Besser Clown sein als mit Panzern Schrecken verbreiten
Auf dem Planeten „sind wir inzwischen die Clowns, über die man lacht“, beklagt der Kabarettist und ergänzt tröstend, dass dies immerhin besser ist, als, wie früher, mit Panzern Schrecken zu verbreiten. Ohnehin sei die Bundeswehr längst nicht mehr wehrhaft. „Und Verteidigungsministerin Lambrecht, die wenigstens für Abschreckung stand, ist weg.“
Der Mittsechziger aus der Baby-Boomer-Generation blickt gern zurück: Als Freibäder noch unbeschwerte Orte für pubertäre Paarungsrituale waren. Als es noch keine Helikoptereltern gab, die je nach persönlicher Ideologie ihren „dysfunktionalen Pumuckl“ entweder per SUV oder im Lastenfahrrad direkt vor die Schule chauffieren. Als bei den Bundesjugendspielen noch Sprungweiten gemessen, Laufzeiten gestoppt wurden und nicht „Wir sind alle Sieger“ galt.

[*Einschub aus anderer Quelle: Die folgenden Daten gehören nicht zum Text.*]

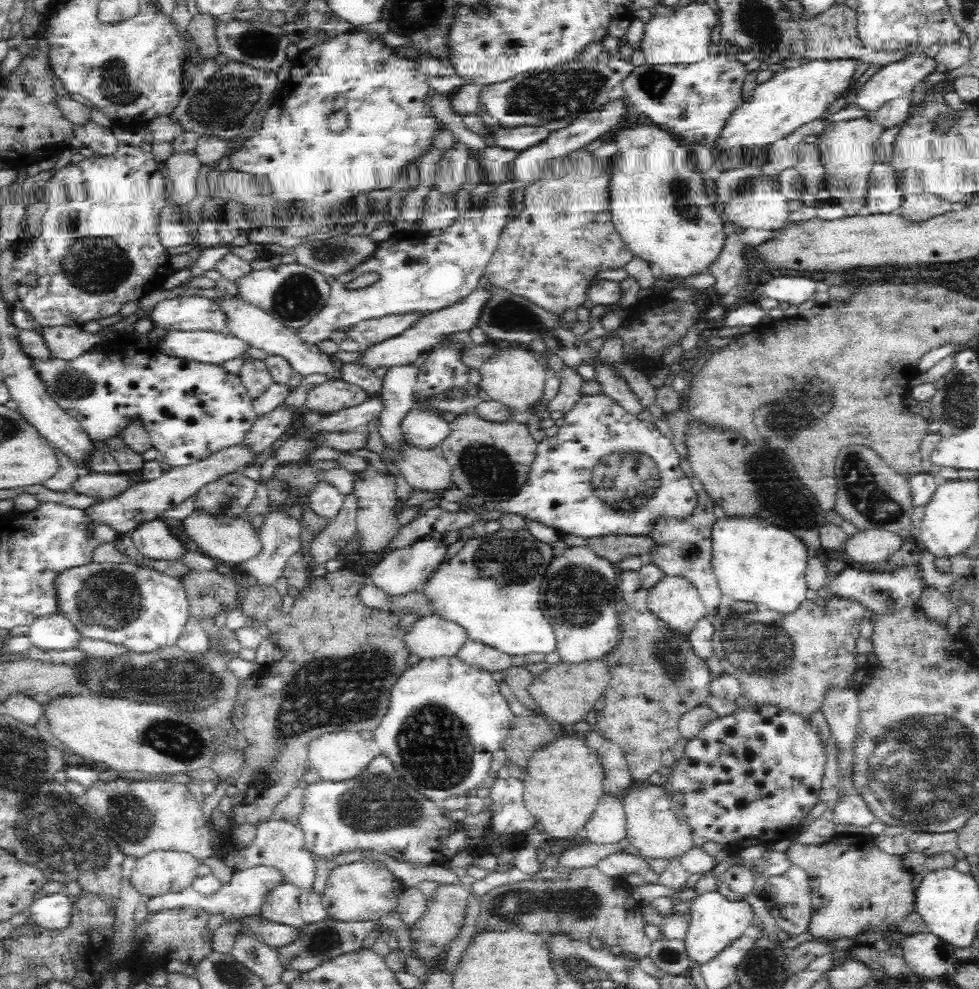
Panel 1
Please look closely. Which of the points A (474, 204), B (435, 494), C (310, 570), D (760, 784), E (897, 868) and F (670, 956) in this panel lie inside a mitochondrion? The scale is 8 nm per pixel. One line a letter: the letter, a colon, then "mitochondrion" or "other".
A: other
B: other
C: other
D: other
E: other
F: mitochondrion

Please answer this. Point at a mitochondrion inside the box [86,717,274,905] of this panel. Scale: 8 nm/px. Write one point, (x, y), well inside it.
(130, 820)

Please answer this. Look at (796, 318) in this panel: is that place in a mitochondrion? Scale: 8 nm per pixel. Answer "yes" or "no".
no

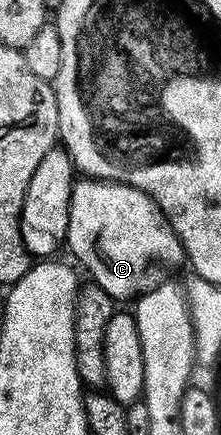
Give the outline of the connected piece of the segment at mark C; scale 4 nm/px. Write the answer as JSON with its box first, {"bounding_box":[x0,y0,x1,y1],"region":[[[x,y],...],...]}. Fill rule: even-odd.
{"bounding_box":[66,179,183,302],"region":[[[76,179],[71,192],[66,247],[83,263],[90,279],[116,302],[130,301],[150,289],[154,264],[183,264],[183,243],[152,196],[124,184]]]}

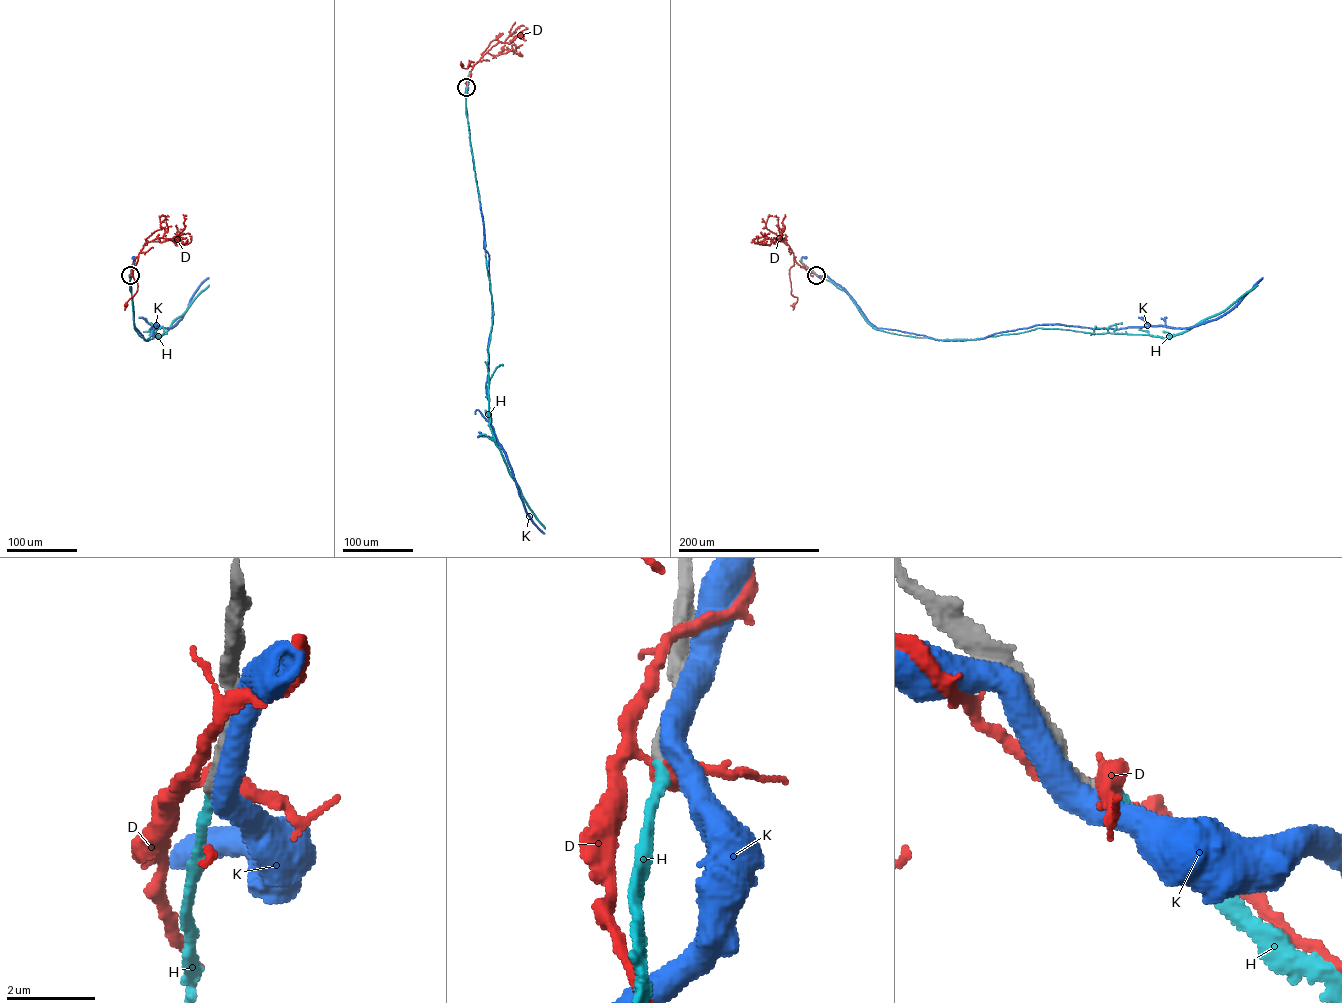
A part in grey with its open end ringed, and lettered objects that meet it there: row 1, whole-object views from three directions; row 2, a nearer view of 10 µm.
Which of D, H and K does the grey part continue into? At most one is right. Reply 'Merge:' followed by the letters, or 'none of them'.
Merge: H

Als nur Frauen menstruierten und nach der Geburt eine Kindes Mutter statt „entbindende Person“ hießen. Als es noch keine Künstliche Intelligenz gab, die sich möglicherweise als Jobkiller erweisen könnte. Nuhr beruhigt: „Wenn KI so viel intelligenter als wir ist, wird sie uns die Arbeit überlassen und Bürgergeld beantragen!“
Der Kabarettist liebt Witze - vor allem solche, die er selbst kreiert. Beispielsweise über die armen Veganer, die sich in „Wurstpellen“, Pardon, in eng anliegende Fahrradanzüge, zwängen. Oder über geschlechtsgerechte Formulierungen. „Also ich schreibe mich im Hotel als Mann mit Penis ein.“
Dieter Nuhr bürstet so ziemlich alle Themen gegen den Strich
Und natürlich schneit in sein Tour-Programm flockig bis eisig das Thema Klima-Aktivismus. Und weil sich seine bisherige Lieblings-Widersacherin ins Abseits manövriert hat, kündigt er an, „Greta von ihren Sorgen zu erlösen“. Auf seine Art versteht sich. Und die basiert auf der dem Publikum zugerufenen Berechnung: Global gesehen liegt die in Deutschland verursachte Umweltverschmutzung bei weniger als zwei Prozent. „Achtung Abiturienten, das bedeutet nicht die Mehrheit!“
Ja, Nuhr wird seinem Ruf gerecht, gegen den Strich zu bürsten - was die „Zeit“ zu dem Kommentar veranlasste: „Der Kabarettist lebt mittlerweile vor allem von der Kritik an ihm“. Seine Fans sehen dies anders - sie bedenken ihn in Ludwigshafen während und nach seinem Auftritt mit begeistertem Applaus.